Que se passe-t-il réellement au Burkina Faso? C’est la question que continuent de se poser les habitants, malgré l’annonce du parquet militaire.
En effet, le parquet militaire a diffusé sur les réseaux sociaux, dans l’après-midi du 11 janvier, un communiqué annonçant l’interpellation de huit militaires qui feraient partie d’un groupe qui "projetait de déstabiliser les institutions de la République". Ces arrestations, précise le communiqué, ont été possibles à la suite d'une "dénonciation d'un membre de la bande", le 8 janvier.
Selon des médias locaux, parmi les militaires interpellés figure le lieutenant-colonel Emmanuel Zoungrana, chef de corps du 12e régiment d’infanterie commando. Ce dernier officiait également en tant que commandant du secteur ouest du groupement des forces de sécurisation du nord du pays. Contactée par Sputnik, une source sécuritaire confirme l’arrestation de cet officier, qui serait une pièce maîtresse du coup en préparation.
C’est là une affaire qui évoque inévitablement l’interpellation fin décembre 2017 du colonel Denise Auguste Barry, ancien ministre de la Sécurité dans le gouvernement de transition au Burkina Faso, pour "tentative de déstabilisation". Et qui au passage interroge sur l’atmosphère au sein des forces armées.

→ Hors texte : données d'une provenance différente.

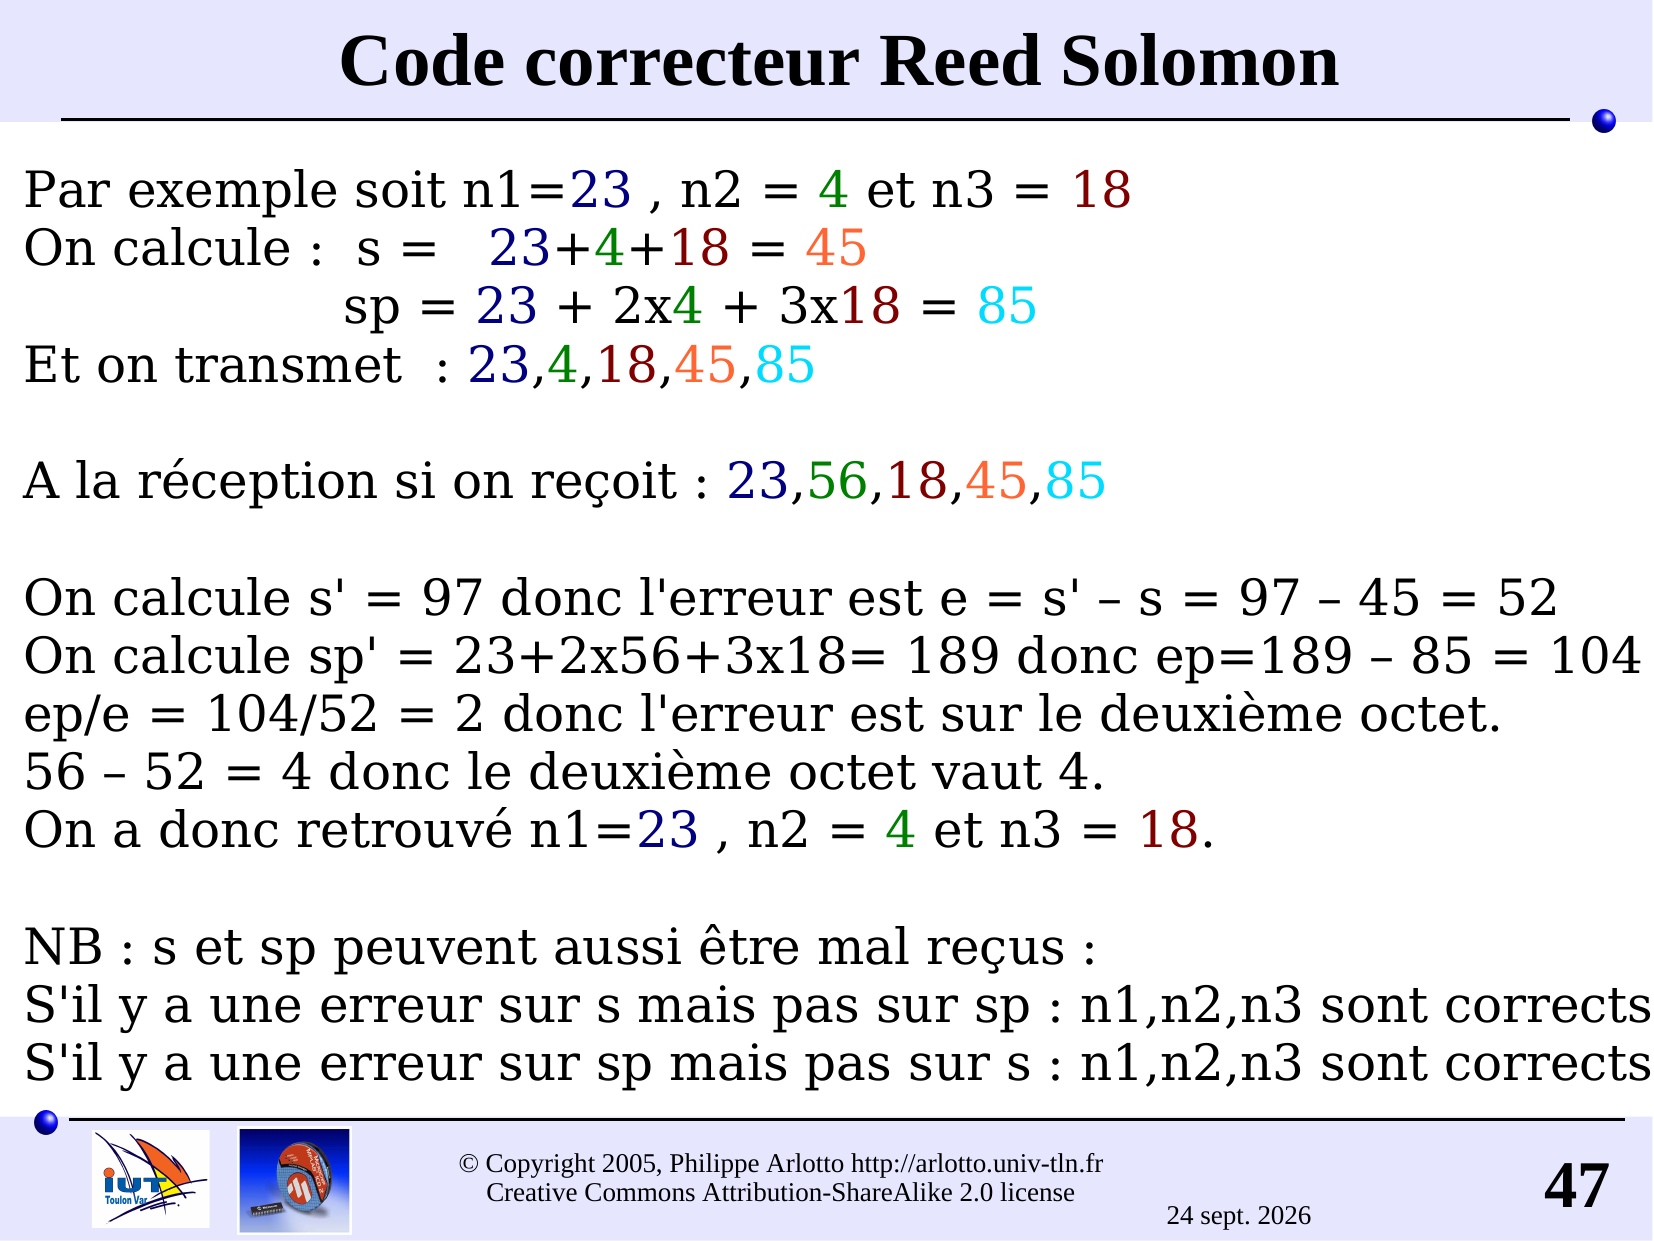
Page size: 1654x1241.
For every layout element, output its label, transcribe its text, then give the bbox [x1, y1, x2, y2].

text_box Par exemple soit n1=23 , n2 = 4 et n3 = 18 On calcule : s = 23+4+18 = 45 sp = 23 + 2x4 + 3x18 = 85 Et on transmet : 23,4,18,45,85 A la réception si on reçoit : 23,56,18,45,85 On calcule s' = 97 donc l'erreur est e = s' – s = 97 – 45 = 52 On calcule sp' = 23+2x56+3x18= 189 donc ep=189 – 85 = 104 ep/e = 104/52 = 2 donc l'erreur est sur le deuxième octet. 56 – 52 = 4 donc le deuxième octet vaut 4. On a donc retrouvé n1=23 , n2 = 4 et n3 = 18. NB : s et sp peuvent aussi être mal reçus : S'il y a une erreur sur s mais pas sur sp : n1,n2,n3 sont corrects S'il y a une erreur sur sp mais pas sur s : n1,n2,n3 sont corrects [23, 160, 1653, 1151]
picture [237, 1151, 352, 1235]
title Code correcteur Reed Solomon [95, 11, 1585, 110]
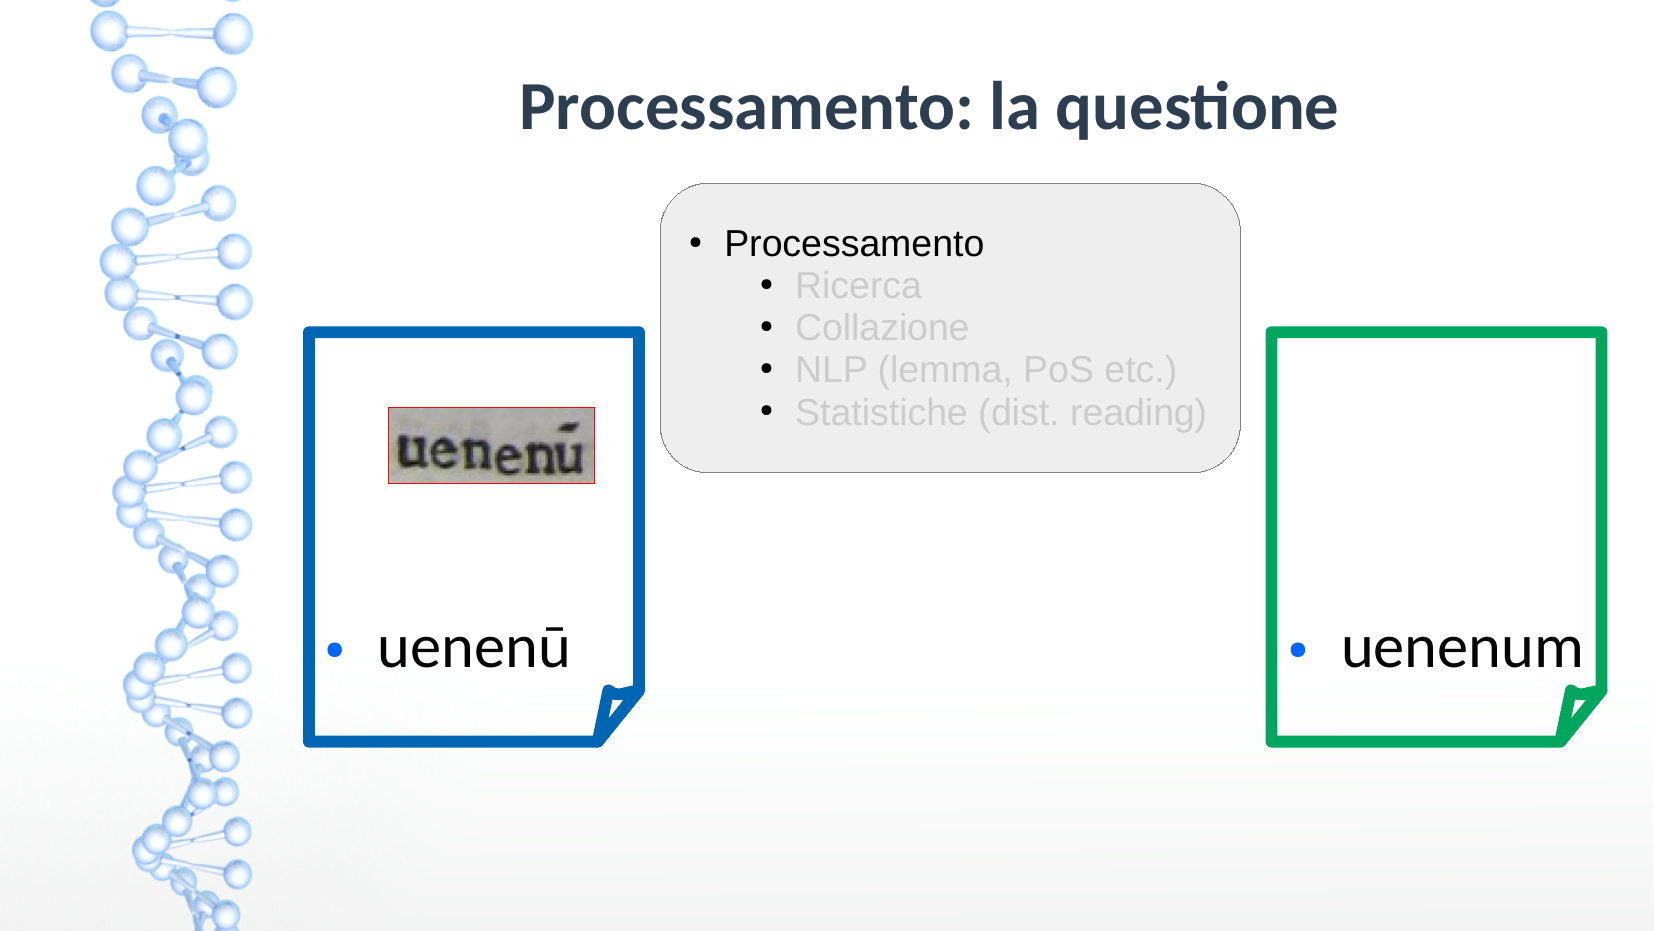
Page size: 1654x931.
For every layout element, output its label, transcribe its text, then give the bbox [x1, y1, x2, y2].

picture [0, 0, 1654, 931]
list uenenū [315, 620, 626, 703]
title Processamento: la questione [265, 35, 1595, 189]
text_box Processamento Ricerca Collazione NLP (lemma, PoS etc.) Statistiche (dist. reading) [660, 183, 1241, 473]
list uenenum [1270, 620, 1590, 703]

"Il faut être honnête et réaliste, notre pays est dans une situation délicate. Il y a effectivement du tumulte au sein de la troupe, c’est un fait, du reste compréhensible. Mais ce qui nous préoccupe, c’est que le malaise se fait manifestement grandissant à mesure que nous comptons des morts dans nos rangs. Les événements d’Inata ont, notamment, particulièrement marqué les esprits. Et dans le même temps, les paroles de nos autorités semblent de moins en moins trouver d’écho. C’est là une situation qu’il convient de rectifier au plus vite par tous les moyens possibles, avant que l’irréparable ne se produise. Et les moyens, il y en a toujours quand on veut bien", confie la source sécuritaire.

Si les révélations du parquet militaire sont venues éclairer les Burkinabè, un point d’ombre subsiste. En effet, ceux-ci, privés de la moindre explication, se demandent toujours si la coupure d’Internet mobile observée depuis l’après-midi du 10 janvier est liée aux évènements en cours. Brièvement rétablie dans la matinée du 11, la connexion connaît depuis des perturbations. L’accès aux réseaux sociaux, notamment Facebook et WhatsApp, était encore restreint au matin du 12 janvier, et les utilisateurs passent par des VPN pour faciliter la navigation.
Cela dit, ce n’est pas la première fois qu’une telle situation se produit. En novembre dernier déjà, le gouvernement avait interrompu pendant huit la connexion Internet, avançant "des raisons de défense et de sécurité" qui ont peu convaincu l’opinion.

Comprendre la tentation militaire au Burkina et dans la région

L’Afrique de l’Ouest connaît ses dernières des années des bouleversements sociopolitiques et sécuritaires majeurs. Au Mali, en août 2020, puis en Guinée, en septembre 2021, les militaires ont pris le pouvoir, avec plus ou moins d’assentiment des populations. Et selon des observateurs, le Burkina Faso qui fait face à la plus grave crise sécuritaire de son Histoire pourrait lui aussi être aspiré par cette spirale ayant déjà englouti ses deux voisins.
Interrogé par Sputnik, Sylvain Nguessan, analyste politique et sécurité, directeur de l’Institut de stratégies d’Abidjan, explique que pour comprendre les bouleversements en cours et cette tentation militaire en particulier, il faut se pencher sur l’Histoire des États ouest-africains, qui évoluerait par vagues.

"Dans les années 1990, c’était la période du multipartisme avec la crise économique qui datait des programmes d’ajustement structurel. Les pays recherchaient alors des technocrates -ce fut notamment le cas d’Alassane Ouattara en Côte d’Ivoire- qui ont fait la finance internationale et qui paraissaient comme des interlocuteurs crédibles pour la communauté internationale, pour diriger leur gouvernement. Ceux-ci ont finalement montré leurs limites. À partir des années 2000, des hommes politiques purs -comme Laurent Gbagbo et Mahamadou Issoufou- sont arrivés au pouvoir. Et depuis 2018, avec l’expansion massive des terroristes, les peuples sont plus ou moins tentés par l’idée de voir des sécurocrates les diriger", analyse-t-il, concluant que "l’imaginaire collectif tend à penser que les civils ne viendront pas à bout du terrorisme."